Chart interpretation exercises:
────────────────────
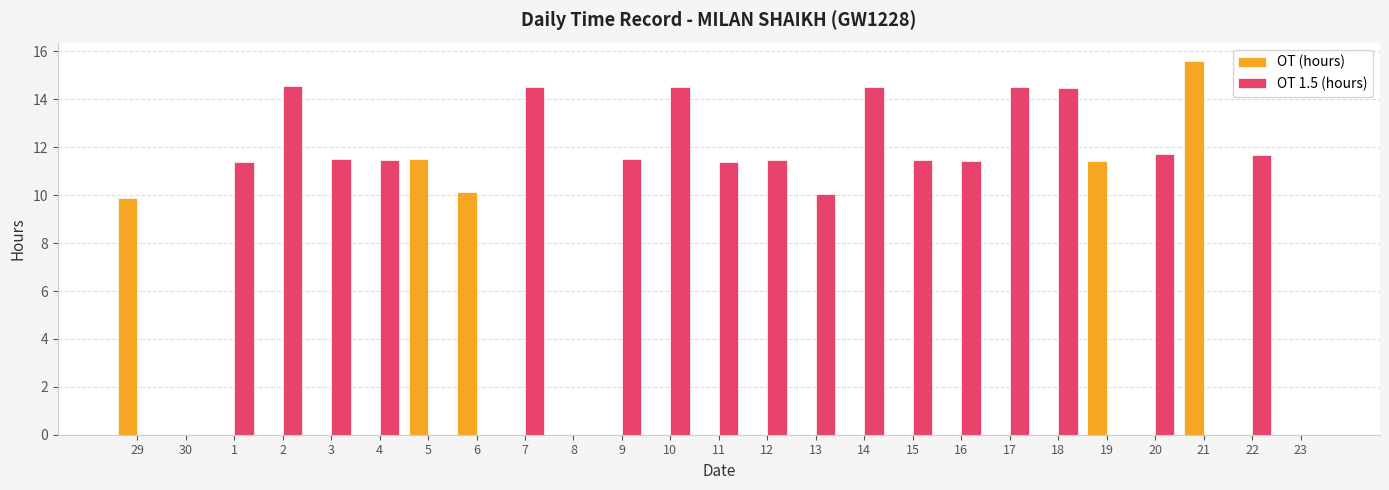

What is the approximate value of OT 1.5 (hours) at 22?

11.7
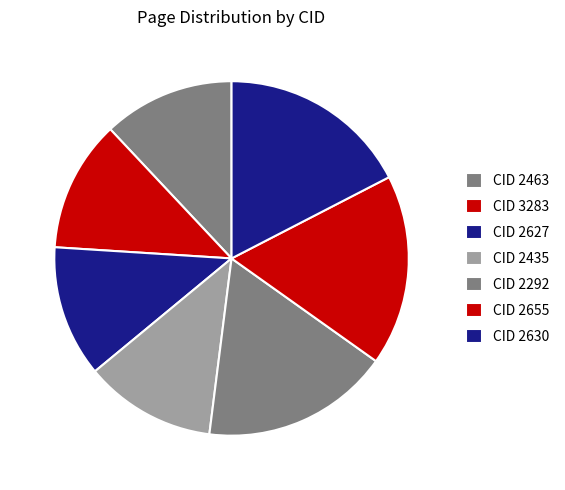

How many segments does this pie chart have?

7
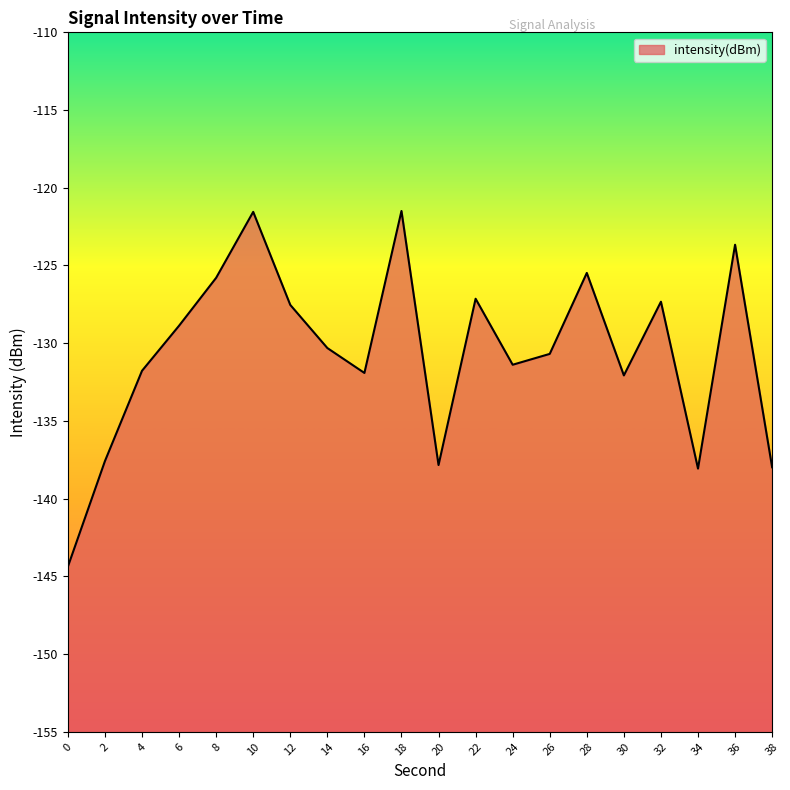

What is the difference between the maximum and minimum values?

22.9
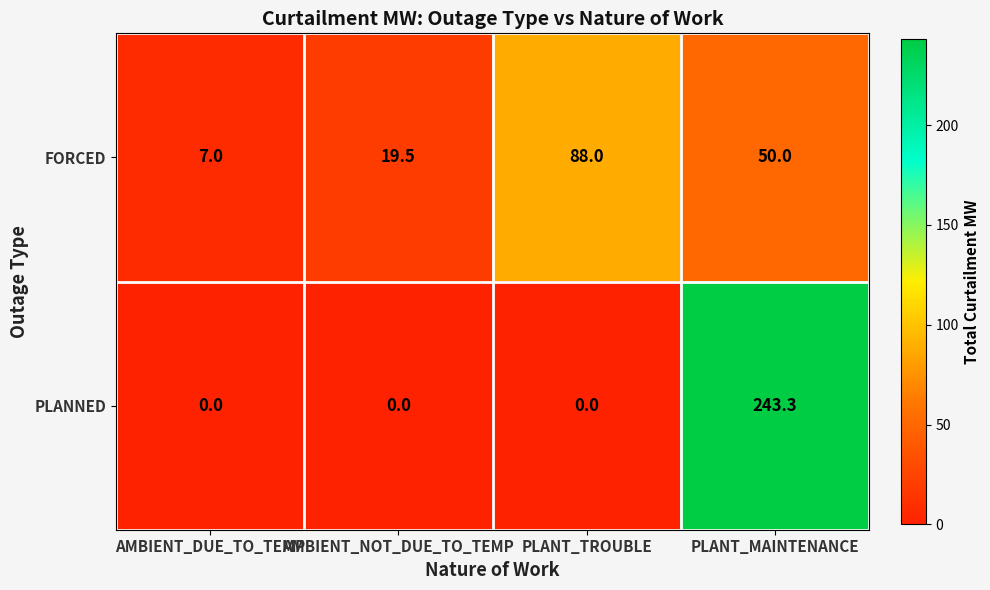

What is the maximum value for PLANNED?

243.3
────────────────────
TO DO: Copy every line of text in the entries above word for word, omitting the pictures.

YOUR RESPONSE:
What is the approximate value of OT 1.5 (hours) at 22?

11.7

How many segments does this pie chart have?

7

What is the difference between the maximum and minimum values?

22.9

What is the maximum value for PLANNED?

243.3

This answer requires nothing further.